Channels are assumes to contain several timepoints, thus this Dataset
stores some additional properties (reference time t0, temporal
distance of two timepoints dt and channelids (names)).
See also
Please refer to the documentation of the base class for more information:
MappedDataset
Initialize ChannelDataset.
Parameters: |
- samples (ndarray) – Three-dimensional array: (samples x channels x timepoints).
- t0 (float) – Reference time of the first timepoint. Can be used to preserve
information about the onset of some stimulation. Preferably in
seconds.
- dt (float) – Temporal distance between two timepoints. Has to be given in
seconds. Otherwise samplingrate property will not return
Hz.
- channelids (list) – List of channel names.
- mapper (Instance of Mapper) – This mapper will be embedded in the dataset and is used and
updated, by all subsequent mapping or feature selection
procedures.
- data (dict) – Dictionary with an arbitrary number of entries. The value for
each key in the dict has to be an ndarray with the
same length as the number of rows in the samples array.
A special entry in this dictionary is ‘samples’, a 2d array
(samples x features). A shallow copy is stored in the object.

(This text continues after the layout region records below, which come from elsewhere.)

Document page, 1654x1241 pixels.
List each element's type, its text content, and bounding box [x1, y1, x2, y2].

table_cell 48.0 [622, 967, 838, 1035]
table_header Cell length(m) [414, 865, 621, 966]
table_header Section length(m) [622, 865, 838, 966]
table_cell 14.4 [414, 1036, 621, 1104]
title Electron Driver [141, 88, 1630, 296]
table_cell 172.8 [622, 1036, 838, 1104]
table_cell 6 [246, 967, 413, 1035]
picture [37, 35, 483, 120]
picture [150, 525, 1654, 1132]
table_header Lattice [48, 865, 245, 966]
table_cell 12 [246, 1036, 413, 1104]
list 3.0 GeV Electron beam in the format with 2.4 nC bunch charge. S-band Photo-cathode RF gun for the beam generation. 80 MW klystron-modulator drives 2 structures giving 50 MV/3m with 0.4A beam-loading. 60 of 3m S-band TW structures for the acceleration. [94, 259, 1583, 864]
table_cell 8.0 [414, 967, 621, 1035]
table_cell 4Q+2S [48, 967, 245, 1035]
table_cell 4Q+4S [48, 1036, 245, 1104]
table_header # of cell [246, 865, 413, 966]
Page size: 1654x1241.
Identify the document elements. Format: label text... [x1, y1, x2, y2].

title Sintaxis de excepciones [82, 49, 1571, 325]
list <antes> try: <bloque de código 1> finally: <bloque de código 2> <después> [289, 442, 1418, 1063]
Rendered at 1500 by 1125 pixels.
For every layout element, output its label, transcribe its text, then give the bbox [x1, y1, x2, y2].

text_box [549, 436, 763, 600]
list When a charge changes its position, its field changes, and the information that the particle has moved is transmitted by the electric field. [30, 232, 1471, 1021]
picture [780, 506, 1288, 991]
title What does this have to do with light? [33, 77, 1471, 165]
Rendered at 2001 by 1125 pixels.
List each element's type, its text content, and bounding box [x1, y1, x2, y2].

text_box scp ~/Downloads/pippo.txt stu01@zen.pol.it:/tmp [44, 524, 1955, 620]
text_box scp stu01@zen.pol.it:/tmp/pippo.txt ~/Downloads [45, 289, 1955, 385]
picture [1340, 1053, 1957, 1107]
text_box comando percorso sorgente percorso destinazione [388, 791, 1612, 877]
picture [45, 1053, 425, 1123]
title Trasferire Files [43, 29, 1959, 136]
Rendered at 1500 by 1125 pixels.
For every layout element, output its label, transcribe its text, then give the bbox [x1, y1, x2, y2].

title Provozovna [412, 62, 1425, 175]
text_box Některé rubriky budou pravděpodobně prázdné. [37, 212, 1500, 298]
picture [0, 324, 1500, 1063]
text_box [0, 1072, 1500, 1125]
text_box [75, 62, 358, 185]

- dsattr (dict) – Dictionary of dataset attributes. An arbitrary number of
arbitrarily named and typed objects can be stored here. A
shallow copy of the dictionary is stored in the object.
- dtype (type | None) – If None – do not change data type if samples
is an ndarray. Otherwise convert samples to dtype.
|
-
channelids
List of channel IDs
-
dt
Time difference between two samples (in seconds).
-
resample(nt=None, sr=None, dt=None, window='ham', inplace=True, **kwargs)
Convenience method to resample data sample channel-wise.
Resampling target can be specified by number of timepoint
or temporal distance or sampling rate.
Please note that this method only operates on
ChannelDataset and always returns such.
Parameters: |
- nt (int) – Number of timepoints to resample to.
- dt (float) – Temporal distance of samples after resampling.
- sr (float) – Target sampling rate.
- inplace (bool) – If inplace=False, it would create and return a new dataset
with new samples
- **kwargs – All additional arguments are passed to resample() from
scipy.signal
|
Return : | ChannelDataset
|
-
samplingrate
Yeah, sampling rate.
-
substractBaseline(t=None)
Substract mean baseline signal from the each timepoint.
The baseline is determined by computing the mean over all timepoints
specified by t.
The samples of the dataset are modified in-place and nothing is
returned.
Parameters: | t (int | float | None) – If an integer, t denotes the number of timepoints in the from the
start of each sample to be used to compute the baseline signal.
If a floating point value, t is the duration of the baseline
window from the start of each sample in whatever unit
corresponding to the datasets samplingrate. Finally, if None
the t0 property of the dataset is used to determine t as it
would have been specified as duration. |
-
t0
Temporal position of first sample in the timeseries (in seconds) – possibly relative to stimulus onset.